Interim head of OIT acknowledges technology faults

By Kaitlyn McCormick and Shaun Chornobroff

AFTER Rider’s decision last summer to outsource its Office of Information Technologies (OIT) generated problems and faculty complaints throughout this academic year, Rider’s Interim Chief Information Officer (CIO), Oliver Wendt, admitted the university’s technology is underperforming. 

In an email sent to faculty and staff at 12:16 a.m. on March 24, Wendt provided an official judgment in the interest of being “open and transparent on the state of classroom technology.”

“I too share your frustration with the state of technology and wholeheartedly agree that current classroom systems do not meet the needs of Rider University or most importantly, our students,” Wendt wrote. “I want to be clear on the current state of classroom systems. Most classrooms are beyond equipment end-of-life and end-of-support.”

This verdict comes on the heels of many instances of classroom technology failing the university’s faculty and students. This year, many professors were affronted by faulty services that disrupted and delayed their lesson plans while awaiting repairs. 

However, in an email to faculty and staff on April 4, Rider’s Senior Vice President for Finance and Chief Financial Officer James Hartman announced a planned remedy: “Our goal is to begin installation of the new classroom technology this summer to have a majority of our classrooms outfitted before the start of the Fall semester.”

Hartman’s email also pledged, “Essentially, the new [classroom] technology will include flexible and mobile options for faculty to utilize based on their preference” and that the school “will also be working collaboratively on an updated process to replace faculty and staff computers on an ongoing basis, essentially no later than every five years.” 

Hartman also announced the university expects a permanent head of OIT will join Rider early next month, replacing Wendt.

Professor Emre Yetgin, an executive committee member of Rider’s chapter of the American Association of University Professors (AAUP), said that while it is not an official title, he serves “more or less” as a liaison between the union and the OIT department to communicate issues specifically relating to classroom technology. 

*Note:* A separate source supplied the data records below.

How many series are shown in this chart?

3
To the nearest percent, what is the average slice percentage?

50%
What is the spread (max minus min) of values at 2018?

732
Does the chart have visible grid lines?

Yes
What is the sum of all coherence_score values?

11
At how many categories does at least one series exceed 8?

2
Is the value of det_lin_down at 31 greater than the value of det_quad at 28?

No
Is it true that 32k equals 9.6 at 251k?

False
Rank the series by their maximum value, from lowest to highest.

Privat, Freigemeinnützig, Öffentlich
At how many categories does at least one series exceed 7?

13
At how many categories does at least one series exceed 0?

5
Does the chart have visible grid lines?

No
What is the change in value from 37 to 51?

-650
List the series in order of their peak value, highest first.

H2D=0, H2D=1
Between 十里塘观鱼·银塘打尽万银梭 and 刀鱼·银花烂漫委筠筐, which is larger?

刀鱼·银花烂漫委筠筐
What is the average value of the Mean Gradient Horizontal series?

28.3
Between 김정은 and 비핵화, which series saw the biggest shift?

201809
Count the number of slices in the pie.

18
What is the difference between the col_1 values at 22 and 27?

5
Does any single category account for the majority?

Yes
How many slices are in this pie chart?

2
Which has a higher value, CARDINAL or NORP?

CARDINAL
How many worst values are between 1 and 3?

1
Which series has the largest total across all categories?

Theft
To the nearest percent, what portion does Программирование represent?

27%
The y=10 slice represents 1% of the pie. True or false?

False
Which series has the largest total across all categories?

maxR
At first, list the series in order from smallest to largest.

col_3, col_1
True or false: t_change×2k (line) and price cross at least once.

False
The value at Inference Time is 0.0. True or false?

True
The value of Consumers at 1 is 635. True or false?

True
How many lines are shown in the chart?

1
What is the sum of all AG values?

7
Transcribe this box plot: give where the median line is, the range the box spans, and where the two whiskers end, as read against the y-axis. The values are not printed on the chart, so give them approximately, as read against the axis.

According to Yetgin, faculty across the university have waged complaints including, but not limited to, faulty projectors and audio system issues.

In an email to its bargaining-unit members obtained by The Rider News, the AAUP Executive Committee noted that during labor negotiations throughout the summer that the administration accused the union of exaggerating the prevalence of these issues. “Six months later, the administration admits that ‘Most classrooms are beyond equipment end-of-life and end-of-support’ and that the technology in the classroom is “breaking down at a rate faster than we can immediately provide any relief,” the email read.

Outside of concerns of physical technology, faculty have also expressed problems with practices such as the university’s new two-step verification, which English professor Megan Titus said often eats into class time. There have also been non-physical issues relating to lacking software updates and Canvas malfunctions that have impacted students and professors alike.

Yetgin recounted the experience of one undisclosed professor from a compilation of faculty complaints who couldn’t log into their classroom computer, tried calling the help desk and was halted by a dead classroom phone. 

The issue, Yetgin said, boils down to a lacking budget and infrastructure. 

As Wendt communicated with faculty and staff in his email, “Unfortunately, effort is not a factor when it comes to equipment lifespan and functionality.” and as technology is breaking down at a rate faster than OIT is equipped to handle even on a temporary basis, “All classroom spaces must be reengineered, with substantial investment to provide the most basic levels of service.”

Yetgin made it clear that neither he nor the AAUP blame Wendt or OIT personnel directly for these problems, rather the overall impacts of inadequate allocation of university resources. 

“I want to make it clear that there is not an issue regarding the efforts OIT has supported. We really appreciate the ongoing and extensive efforts of OIT trying to fix, and, when it’s not possible, somehow maintain the classroom technology, and we know that they are working really hard. We also appreciate their openness and transparency about these issues,” Yetgin said.